──────── SUPPLIED RECORDS

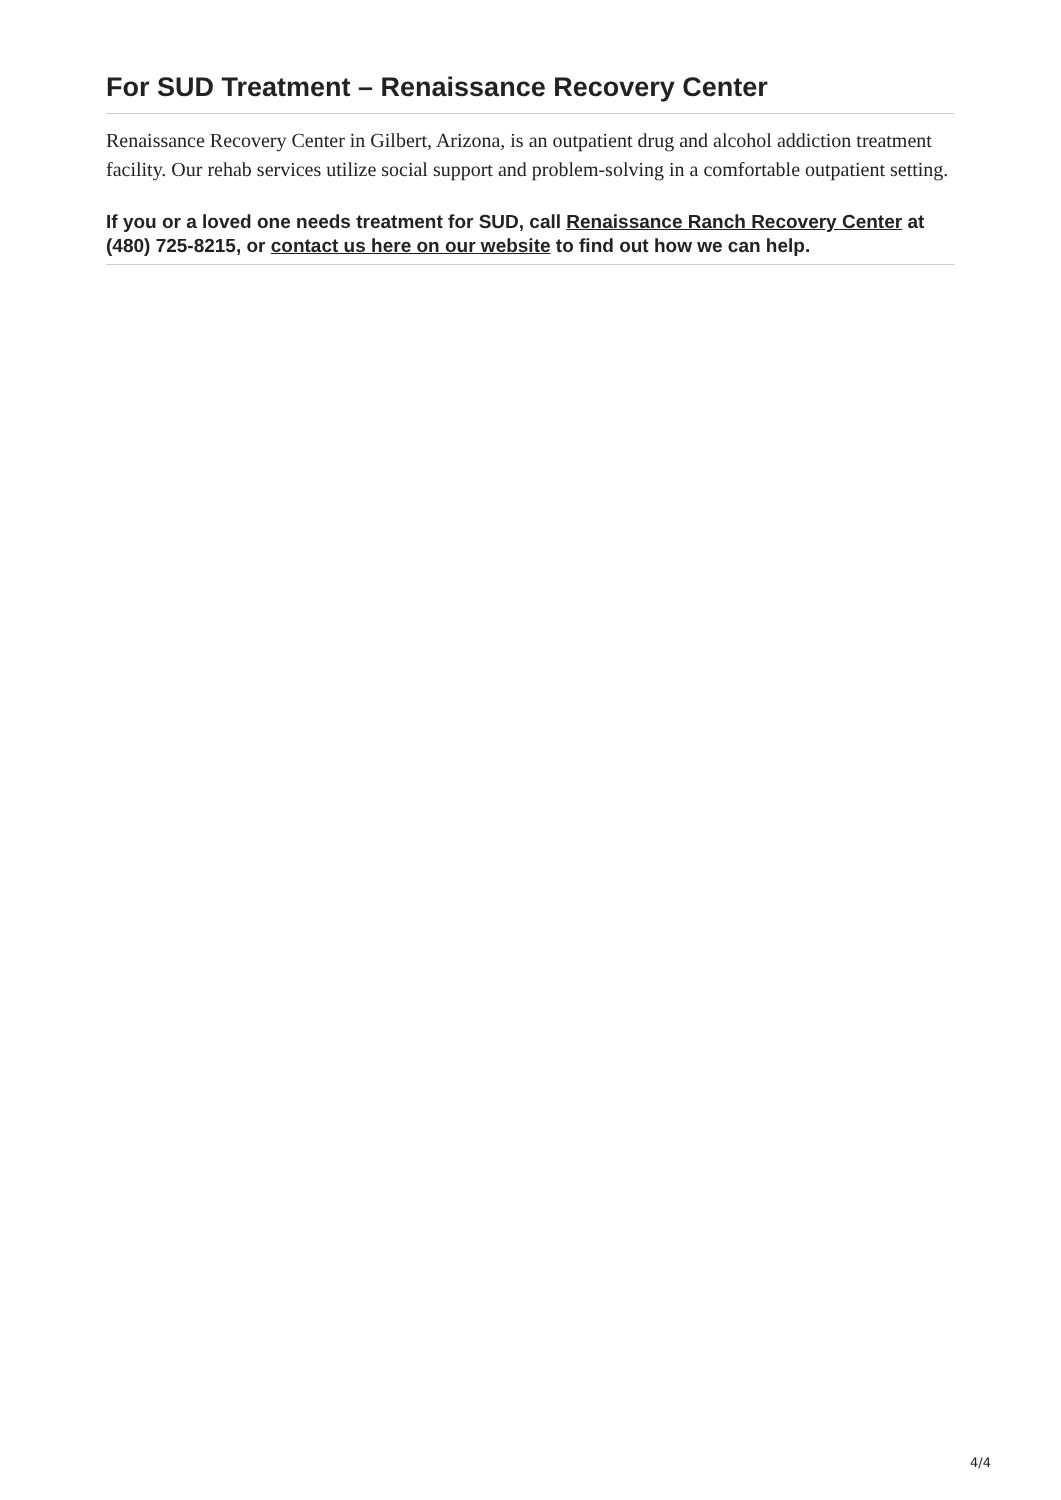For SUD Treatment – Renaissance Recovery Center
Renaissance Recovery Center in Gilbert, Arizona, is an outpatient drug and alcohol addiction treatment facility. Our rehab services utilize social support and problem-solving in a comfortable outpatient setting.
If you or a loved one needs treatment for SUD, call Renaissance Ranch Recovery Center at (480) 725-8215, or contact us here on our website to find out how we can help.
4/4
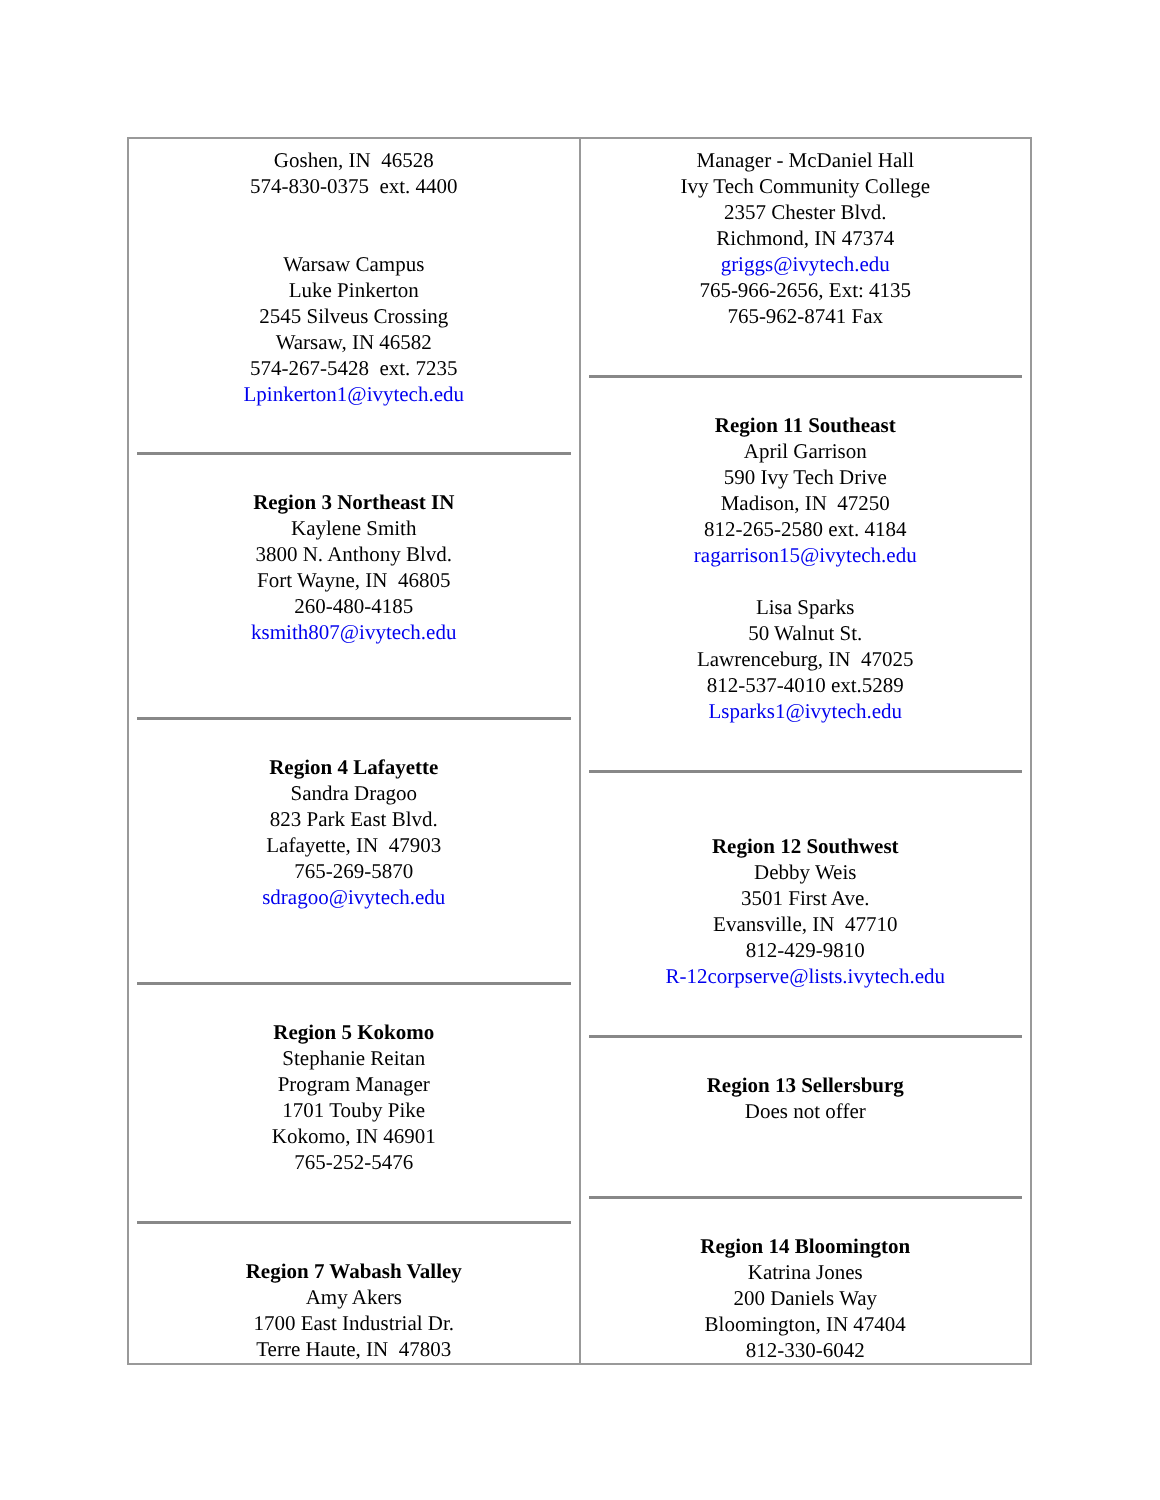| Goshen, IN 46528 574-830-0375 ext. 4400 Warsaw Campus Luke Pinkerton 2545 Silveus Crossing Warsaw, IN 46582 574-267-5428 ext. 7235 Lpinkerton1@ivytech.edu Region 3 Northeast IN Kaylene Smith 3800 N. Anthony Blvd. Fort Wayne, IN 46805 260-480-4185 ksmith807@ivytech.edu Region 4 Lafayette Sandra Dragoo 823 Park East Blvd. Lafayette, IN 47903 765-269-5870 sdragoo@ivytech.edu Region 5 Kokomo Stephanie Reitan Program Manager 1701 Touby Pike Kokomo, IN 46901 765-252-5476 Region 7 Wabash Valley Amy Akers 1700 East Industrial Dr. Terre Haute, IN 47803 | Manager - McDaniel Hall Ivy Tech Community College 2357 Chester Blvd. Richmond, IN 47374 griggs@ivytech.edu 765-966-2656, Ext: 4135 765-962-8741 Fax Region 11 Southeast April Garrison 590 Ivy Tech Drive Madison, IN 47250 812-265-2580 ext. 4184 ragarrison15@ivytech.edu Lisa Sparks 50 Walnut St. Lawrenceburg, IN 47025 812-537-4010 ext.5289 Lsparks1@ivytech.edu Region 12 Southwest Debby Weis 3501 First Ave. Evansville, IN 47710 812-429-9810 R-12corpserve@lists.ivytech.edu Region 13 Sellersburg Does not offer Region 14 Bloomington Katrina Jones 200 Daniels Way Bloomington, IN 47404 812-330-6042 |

────────────────

YOUR OBJECTIVE
All of the entries above should be retyped exactly, with the pictures left out.

SOLVED PROBLEM
For SUD Treatment – Renaissance Recovery Center
Renaissance Recovery Center in Gilbert, Arizona, is an outpatient drug and alcohol addiction treatment facility. Our rehab services utilize social support and problem-solving in a comfortable outpatient setting.
If you or a loved one needs treatment for SUD, call Renaissance Ranch Recovery Center at (480) 725-8215, or contact us here on our website to find out how we can help.
4/4
| Goshen, IN 46528 574-830-0375 ext. 4400 Warsaw Campus Luke Pinkerton 2545 Silveus Crossing Warsaw, IN 46582 574-267-5428 ext. 7235 Lpinkerton1@ivytech.edu Region 3 Northeast IN Kaylene Smith 3800 N. Anthony Blvd. Fort Wayne, IN 46805 260-480-4185 ksmith807@ivytech.edu Region 4 Lafayette Sandra Dragoo 823 Park East Blvd. Lafayette, IN 47903 765-269-5870 sdragoo@ivytech.edu Region 5 Kokomo Stephanie Reitan Program Manager 1701 Touby Pike Kokomo, IN 46901 765-252-5476 Region 7 Wabash Valley Amy Akers 1700 East Industrial Dr. Terre Haute, IN 47803 | Manager - McDaniel Hall Ivy Tech Community College 2357 Chester Blvd. Richmond, IN 47374 griggs@ivytech.edu 765-966-2656, Ext: 4135 765-962-8741 Fax Region 11 Southeast April Garrison 590 Ivy Tech Drive Madison, IN 47250 812-265-2580 ext. 4184 ragarrison15@ivytech.edu Lisa Sparks 50 Walnut St. Lawrenceburg, IN 47025 812-537-4010 ext.5289 Lsparks1@ivytech.edu Region 12 Southwest Debby Weis 3501 First Ave. Evansville, IN 47710 812-429-9810 R-12corpserve@lists.ivytech.edu Region 13 Sellersburg Does not offer Region 14 Bloomington Katrina Jones 200 Daniels Way Bloomington, IN 47404 812-330-6042 |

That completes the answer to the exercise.